The employer must provide clear information via a GDPR notice given at hiring, update the processing register (Article 30) and consult the Works Council before any new processing affecting employees (Article L.2312-38 of the Labour Code).

Security and employee rights

Technical and organisational security (Article 32) requires: HRIS encryption, access control by profile, traceability of consultations, confidentiality clauses with payroll or recruitment subcontractors (Article 28). In case of breach, notification to the CNIL within 72 hours.

Employees have enhanced rights: access, rectification, erasure (limited by legal retention obligations), portability, opposition. An internal procedure must allow responses within a maximum of one month. Refusal of access to disciplinary files must be legally justified.

Practical examples

Example 1 – Recruitment: A small business has been storing CVs from all candidates in a shared folder for 5 years. Non-compliant: excessive duration, lack of security. Solution: automated purge at 2 years, access restricted to recruiters, GDPR mention in the job advertisement.

Example 2 – Video surveillance: A logistics warehouse films work stations continuously. Possible sanction (the CNIL sanctioned Amazon France Logistique with 32 million euros in 2024). Solution: limit to sensitive areas, individual notification, Works Council consultation, maximum retention period of one month.

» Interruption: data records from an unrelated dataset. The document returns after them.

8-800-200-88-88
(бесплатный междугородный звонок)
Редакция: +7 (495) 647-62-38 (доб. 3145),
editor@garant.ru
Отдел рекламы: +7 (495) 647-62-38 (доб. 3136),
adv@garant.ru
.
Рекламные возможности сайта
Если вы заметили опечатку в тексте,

Example 3 – Collaborative tools: The deployment of Microsoft 365 requires an impact analysis (DPIA) if monitoring functions are enabled, as well as a processing agreement clause compliant with the publisher.

Compliance and penalties

In addition to CNIL fines, the employer faces labour court claims for invasion of privacy (Article 9 of the Civil Code, Article L.1121-1 of the Labour Code). The appointment of a DPO is mandatory for entities processing data on a large scale. An annual mapping of HR processing, coupled with manager training, constitutes the best legal and operational protection.

Conclusion

GDPR compliance in HR is not a one-off project but an ongoing process of improvement. Between legal obligations, employee rights and operational performance, HR managers must pilot data governance with rigour. Investing in a compliant HRIS, training teams and documenting each processing transforms regulatory constraint into a driver of employee trust.